ACTIVITY – Two lines below mark the span: the one containing "Darmstadt News" and the one containing "Recherche WHOIS". Set down both, plus every line between, exactly as they stand, and nothing else.

(Beginning of DATA)

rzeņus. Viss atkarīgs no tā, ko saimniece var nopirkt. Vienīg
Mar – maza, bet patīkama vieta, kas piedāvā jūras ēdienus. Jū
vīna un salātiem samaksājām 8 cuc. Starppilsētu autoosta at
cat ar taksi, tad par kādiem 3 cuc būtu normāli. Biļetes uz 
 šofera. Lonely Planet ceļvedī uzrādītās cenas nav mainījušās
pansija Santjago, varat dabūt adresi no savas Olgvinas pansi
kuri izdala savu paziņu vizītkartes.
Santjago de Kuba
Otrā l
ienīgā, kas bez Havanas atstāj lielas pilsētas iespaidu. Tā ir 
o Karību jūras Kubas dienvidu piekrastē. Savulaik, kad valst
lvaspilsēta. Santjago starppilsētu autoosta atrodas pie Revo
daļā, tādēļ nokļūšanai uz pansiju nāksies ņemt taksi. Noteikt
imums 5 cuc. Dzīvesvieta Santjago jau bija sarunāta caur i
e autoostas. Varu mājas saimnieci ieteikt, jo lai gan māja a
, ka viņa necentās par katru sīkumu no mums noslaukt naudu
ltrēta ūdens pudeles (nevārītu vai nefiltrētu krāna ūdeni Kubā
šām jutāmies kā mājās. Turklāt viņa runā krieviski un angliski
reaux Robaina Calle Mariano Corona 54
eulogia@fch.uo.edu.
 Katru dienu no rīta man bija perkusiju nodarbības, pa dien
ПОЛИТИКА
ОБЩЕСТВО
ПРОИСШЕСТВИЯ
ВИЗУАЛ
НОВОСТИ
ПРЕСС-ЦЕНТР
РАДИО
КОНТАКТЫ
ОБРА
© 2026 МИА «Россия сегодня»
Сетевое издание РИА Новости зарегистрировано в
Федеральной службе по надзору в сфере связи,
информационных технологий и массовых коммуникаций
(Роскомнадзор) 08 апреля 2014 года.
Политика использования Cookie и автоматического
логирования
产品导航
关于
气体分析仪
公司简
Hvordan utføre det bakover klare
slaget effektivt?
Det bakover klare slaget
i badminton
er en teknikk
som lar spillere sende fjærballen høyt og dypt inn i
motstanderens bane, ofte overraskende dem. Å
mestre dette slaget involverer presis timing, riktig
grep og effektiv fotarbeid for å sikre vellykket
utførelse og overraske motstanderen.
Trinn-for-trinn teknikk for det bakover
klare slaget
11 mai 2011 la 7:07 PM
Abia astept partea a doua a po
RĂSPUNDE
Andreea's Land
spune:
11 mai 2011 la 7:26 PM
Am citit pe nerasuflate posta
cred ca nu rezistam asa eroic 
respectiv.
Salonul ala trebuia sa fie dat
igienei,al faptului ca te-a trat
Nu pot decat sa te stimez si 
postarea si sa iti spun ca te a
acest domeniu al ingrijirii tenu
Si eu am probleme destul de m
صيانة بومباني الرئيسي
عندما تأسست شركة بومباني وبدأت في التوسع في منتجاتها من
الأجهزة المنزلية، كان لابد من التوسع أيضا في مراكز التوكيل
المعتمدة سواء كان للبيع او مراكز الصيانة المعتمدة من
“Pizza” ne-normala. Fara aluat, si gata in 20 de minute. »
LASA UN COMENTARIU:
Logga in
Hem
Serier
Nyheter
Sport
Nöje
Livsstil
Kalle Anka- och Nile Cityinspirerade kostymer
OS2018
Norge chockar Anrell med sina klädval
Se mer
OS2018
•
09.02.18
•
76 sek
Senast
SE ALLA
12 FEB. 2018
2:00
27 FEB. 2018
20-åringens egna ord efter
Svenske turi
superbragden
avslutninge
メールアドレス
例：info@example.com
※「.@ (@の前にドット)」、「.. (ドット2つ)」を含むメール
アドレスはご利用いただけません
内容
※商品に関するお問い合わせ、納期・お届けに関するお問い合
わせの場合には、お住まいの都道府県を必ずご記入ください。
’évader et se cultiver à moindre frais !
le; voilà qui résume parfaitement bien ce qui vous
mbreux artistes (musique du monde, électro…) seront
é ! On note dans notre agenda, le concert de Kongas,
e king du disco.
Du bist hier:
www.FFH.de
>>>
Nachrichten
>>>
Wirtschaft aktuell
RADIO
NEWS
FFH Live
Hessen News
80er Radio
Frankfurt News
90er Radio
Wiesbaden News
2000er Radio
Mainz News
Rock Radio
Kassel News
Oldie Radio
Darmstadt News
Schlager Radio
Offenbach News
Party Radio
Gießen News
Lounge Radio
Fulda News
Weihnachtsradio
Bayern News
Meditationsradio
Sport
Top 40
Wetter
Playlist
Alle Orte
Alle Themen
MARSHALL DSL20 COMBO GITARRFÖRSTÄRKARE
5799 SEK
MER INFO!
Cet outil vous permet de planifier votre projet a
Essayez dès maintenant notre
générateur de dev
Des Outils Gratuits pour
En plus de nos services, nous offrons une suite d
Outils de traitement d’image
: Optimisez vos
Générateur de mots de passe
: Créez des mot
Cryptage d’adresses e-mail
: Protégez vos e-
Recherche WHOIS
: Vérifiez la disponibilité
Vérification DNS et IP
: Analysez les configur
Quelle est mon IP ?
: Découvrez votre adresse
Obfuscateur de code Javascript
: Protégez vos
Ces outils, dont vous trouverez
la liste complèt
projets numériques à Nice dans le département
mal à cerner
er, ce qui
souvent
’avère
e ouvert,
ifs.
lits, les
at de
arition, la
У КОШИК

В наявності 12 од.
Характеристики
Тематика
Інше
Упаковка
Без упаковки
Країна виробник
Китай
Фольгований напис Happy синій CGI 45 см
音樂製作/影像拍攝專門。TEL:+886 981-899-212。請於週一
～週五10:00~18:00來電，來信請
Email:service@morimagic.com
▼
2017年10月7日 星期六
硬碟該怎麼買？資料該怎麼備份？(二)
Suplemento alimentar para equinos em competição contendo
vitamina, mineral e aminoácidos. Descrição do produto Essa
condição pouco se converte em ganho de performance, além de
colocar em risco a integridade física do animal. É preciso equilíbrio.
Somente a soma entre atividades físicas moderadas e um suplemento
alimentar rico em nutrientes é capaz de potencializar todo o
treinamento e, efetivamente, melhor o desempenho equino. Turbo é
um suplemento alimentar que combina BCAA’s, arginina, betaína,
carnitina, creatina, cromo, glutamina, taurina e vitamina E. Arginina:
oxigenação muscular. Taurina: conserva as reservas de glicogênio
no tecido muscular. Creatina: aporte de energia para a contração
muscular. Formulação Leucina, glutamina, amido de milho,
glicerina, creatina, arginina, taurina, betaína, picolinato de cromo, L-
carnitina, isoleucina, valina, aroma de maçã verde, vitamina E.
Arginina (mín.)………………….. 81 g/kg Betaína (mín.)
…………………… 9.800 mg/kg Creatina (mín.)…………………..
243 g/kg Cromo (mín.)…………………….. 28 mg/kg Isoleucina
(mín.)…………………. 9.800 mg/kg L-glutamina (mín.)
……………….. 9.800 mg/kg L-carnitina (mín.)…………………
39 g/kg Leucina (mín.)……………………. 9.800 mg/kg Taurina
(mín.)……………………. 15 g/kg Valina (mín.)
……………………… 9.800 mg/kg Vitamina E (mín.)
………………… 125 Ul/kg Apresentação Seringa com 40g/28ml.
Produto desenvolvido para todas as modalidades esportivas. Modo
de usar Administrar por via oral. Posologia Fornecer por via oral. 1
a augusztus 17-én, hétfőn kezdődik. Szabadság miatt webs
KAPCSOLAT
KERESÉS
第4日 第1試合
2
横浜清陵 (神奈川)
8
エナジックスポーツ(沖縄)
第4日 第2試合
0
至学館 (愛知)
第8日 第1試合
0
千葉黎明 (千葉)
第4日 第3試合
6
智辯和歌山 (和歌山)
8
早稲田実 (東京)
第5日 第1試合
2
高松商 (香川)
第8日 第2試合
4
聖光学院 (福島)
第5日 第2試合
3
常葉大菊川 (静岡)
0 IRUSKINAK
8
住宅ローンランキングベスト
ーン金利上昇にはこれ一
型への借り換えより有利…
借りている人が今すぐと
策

(End of DATA)

EXPECTED ANSWER –
Darmstadt News
Schlager Radio
Offenbach News
Party Radio
Gießen News
Lounge Radio
Fulda News
Weihnachtsradio
Bayern News
Meditationsradio
Sport
Top 40
Wetter
Playlist
Alle Orte
Alle Themen
MARSHALL DSL20 COMBO GITARRFÖRSTÄRKARE
5799 SEK
MER INFO!
Cet outil vous permet de planifier votre projet a
Essayez dès maintenant notre
générateur de dev
Des Outils Gratuits pour
En plus de nos services, nous offrons une suite d
Outils de traitement d’image
: Optimisez vos
Générateur de mots de passe
: Créez des mot
Cryptage d’adresses e-mail
: Protégez vos e-
Recherche WHOIS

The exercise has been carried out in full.